The telecom, media and technology company posted revenue of $6.1-billion in its first quarter, up 4 per cent and beating analyst expectations of $6-billion.
This reflected higher net earnings from its U.S. fibre business, as these were not included in last year’s earnings, and growth at the company’s media division, offset by a decline in its Canadian telecom division.
Net earnings were $667-million, down 2.3 per cent from last year, in part the result of higher depreciation and amortization. The company maintained its previous guidance and dividend rate.
Long-term debt was $37.4-billion as of March 31, up 7.3 per cent over the end of the previous quarter in December as the company issued new notes.
“Fundamentally, we’re just executing on the three-year plan that we laid out” last year, said Bell chief financial officer Curtis Millen in an interview Thursday morning.
This includes selling assets and reallocating that money to “better growth opportunities,” including its American fibre internet holding and its artificial intelligence business offerings.
During the quarter, Bell sold its land mobile radio network business to a subsidiary of American technology company Motorola Solutions for $675-million, and announced an AI data centre in Saskatchewan, a project it expects to cost $1.7-billion.
Construction work has begun at the facility, and Mr.
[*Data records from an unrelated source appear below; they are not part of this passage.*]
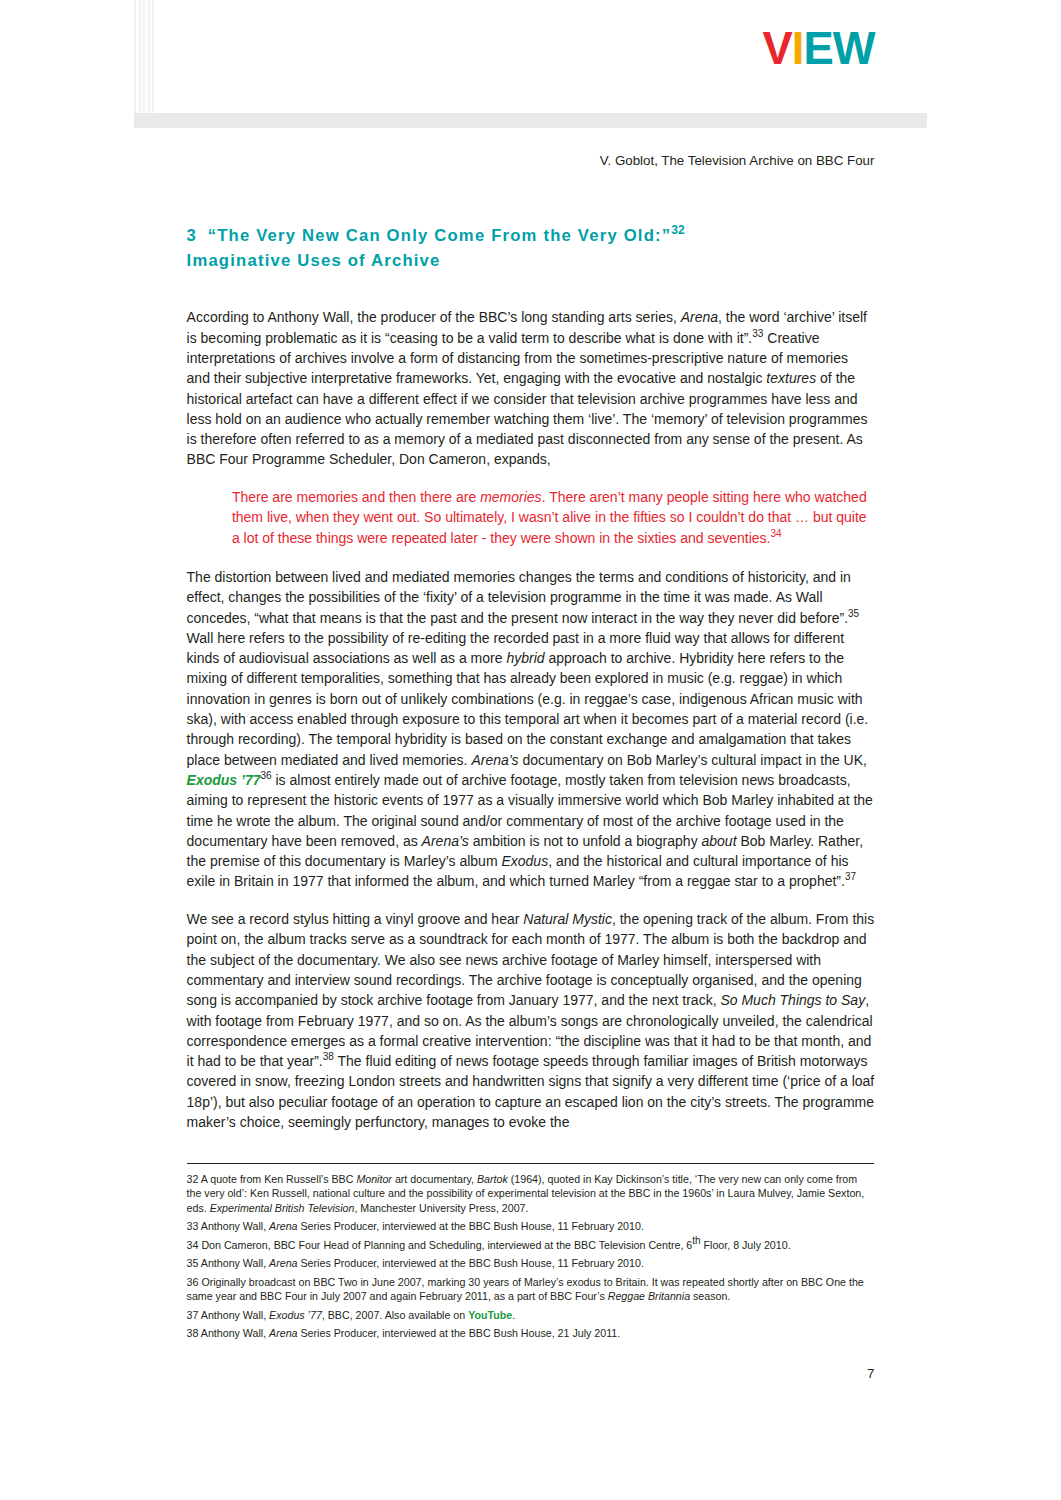VIEW
V. Goblot, The Television Archive on BBC Four
3 “The Very New Can Only Come From the Very Old:”32
Imaginative Uses of Archive
According to Anthony Wall, the producer of the BBC’s long standing arts series, Arena, the word ‘archive’ itself is becoming problematic as it is “ceasing to be a valid term to describe what is done with it”.33 Creative interpretations of archives involve a form of distancing from the sometimes-prescriptive nature of memories and their subjective interpretative frameworks. Yet, engaging with the evocative and nostalgic textures of the historical artefact can have a different effect if we consider that television archive programmes have less and less hold on an audience who actually remember watching them ‘live’. The ‘memory’ of television programmes is therefore often referred to as a memory of a mediated past disconnected from any sense of the present. As BBC Four Programme Scheduler, Don Cameron, expands,
There are memories and then there are memories. There aren’t many people sitting here who watched them live, when they went out. So ultimately, I wasn’t alive in the fifties so I couldn’t do that … but quite a lot of these things were repeated later - they were shown in the sixties and seventies.34
The distortion between lived and mediated memories changes the terms and conditions of historicity, and in effect, changes the possibilities of the ‘fixity’ of a television programme in the time it was made. As Wall concedes, “what that means is that the past and the present now interact in the way they never did before”.35 Wall here refers to the possibility of re-editing the recorded past in a more fluid way that allows for different kinds of audiovisual associations as well as a more hybrid approach to archive. Hybridity here refers to the mixing of different temporalities, something that has already been explored in music (e.g. reggae) in which innovation in genres is born out of unlikely combinations (e.g. in reggae’s case, indigenous African music with ska), with access enabled through exposure to this temporal art when it becomes part of a material record (i.e. through recording). The temporal hybridity is based on the constant exchange and amalgamation that takes place between mediated and lived memories. Arena’s documentary on Bob Marley’s cultural impact in the UK, Exodus ’7736 is almost entirely made out of archive footage, mostly taken from television news broadcasts, aiming to represent the historic events of 1977 as a visually immersive world which Bob Marley inhabited at the time he wrote the album. The original sound and/or commentary of most of the archive footage used in the documentary have been removed, as Arena’s ambition is not to unfold a biography about Bob Marley. Rather, the premise of this documentary is Marley’s album Exodus, and the historical and cultural importance of his exile in Britain in 1977 that informed the album, and which turned Marley “from a reggae star to a prophet”.37
We see a record stylus hitting a vinyl groove and hear Natural Mystic, the opening track of the album. From this point on, the album tracks serve as a soundtrack for each month of 1977. The album is both the backdrop and the subject of the documentary. We also see news archive footage of Marley himself, interspersed with commentary and interview sound recordings. The archive footage is conceptually organised, and the opening song is accompanied by stock archive footage from January 1977, and the next track, So Much Things to Say, with footage from February 1977, and so on. As the album’s songs are chronologically unveiled, the calendrical correspondence emerges as a formal creative intervention: “the discipline was that it had to be that month, and it had to be that year”.38 The fluid editing of news footage speeds through familiar images of British motorways covered in snow, freezing London streets and handwritten signs that signify a very different time (‘price of a loaf 18p’), but also peculiar footage of an operation to capture an escaped lion on the city’s streets. The programme maker’s choice, seemingly perfunctory, manages to evoke the
32 A quote from Ken Russell’s BBC Monitor art documentary, Bartok (1964), quoted in Kay Dickinson’s title, ‘The very new can only come from the very old’: Ken Russell, national culture and the possibility of experimental television at the BBC in the 1960s’ in Laura Mulvey, Jamie Sexton, eds. Experimental British Television, Manchester University Press, 2007.
33 Anthony Wall, Arena Series Producer, interviewed at the BBC Bush House, 11 February 2010.
34 Don Cameron, BBC Four Head of Planning and Scheduling, interviewed at the BBC Television Centre, 6th Floor, 8 July 2010.
35 Anthony Wall, Arena Series Producer, interviewed at the BBC Bush House, 11 February 2010.
36 Originally broadcast on BBC Two in June 2007, marking 30 years of Marley’s exodus to Britain. It was repeated shortly after on BBC One the same year and BBC Four in July 2007 and again February 2011, as a part of BBC Four’s Reggae Britannia season.
37 Anthony Wall, Exodus ’77, BBC, 2007. Also available on YouTube.
38 Anthony Wall, Arena Series Producer, interviewed at the BBC Bush House, 21 July 2011.
7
Millen said the company has put in purchase orders for over 90 per cent of the equipment it needs to build.
Speaking with analysts Wednesday morning, Bell chief executive officer Mirko Bibic said that the first quarter was “unusually competitive” in the wireless segment, with promotional activity extending far beyond the date typical for the period.
The company added 17,000 net postpaid mobile subscribers during the quarter, but lost 11,900 net prepaid customers, reflecting “a shift in market activity toward postpaid discount brands,” according to financial statements.
Combined, this net addition of 5,000 customers met analyst expectations and compared with a loss of 1,000 subscribers in the same quarter last year.
Average revenue per user, a common metric used by the industry to measure the value of a customer, for mobile phones declined slightly in the quarter as the company saw higher discounting, lower overage revenue and declining roaming revenue from travel.
The company lost 43,000 home telephone customers in the quarter, a smaller loss than last year.
Media revenue rose just 0.4 per cent year over year. Advertising revenue was down 12 per cent but subscriber revenue was up 11 per cent, reflecting greater Crave and sports streaming.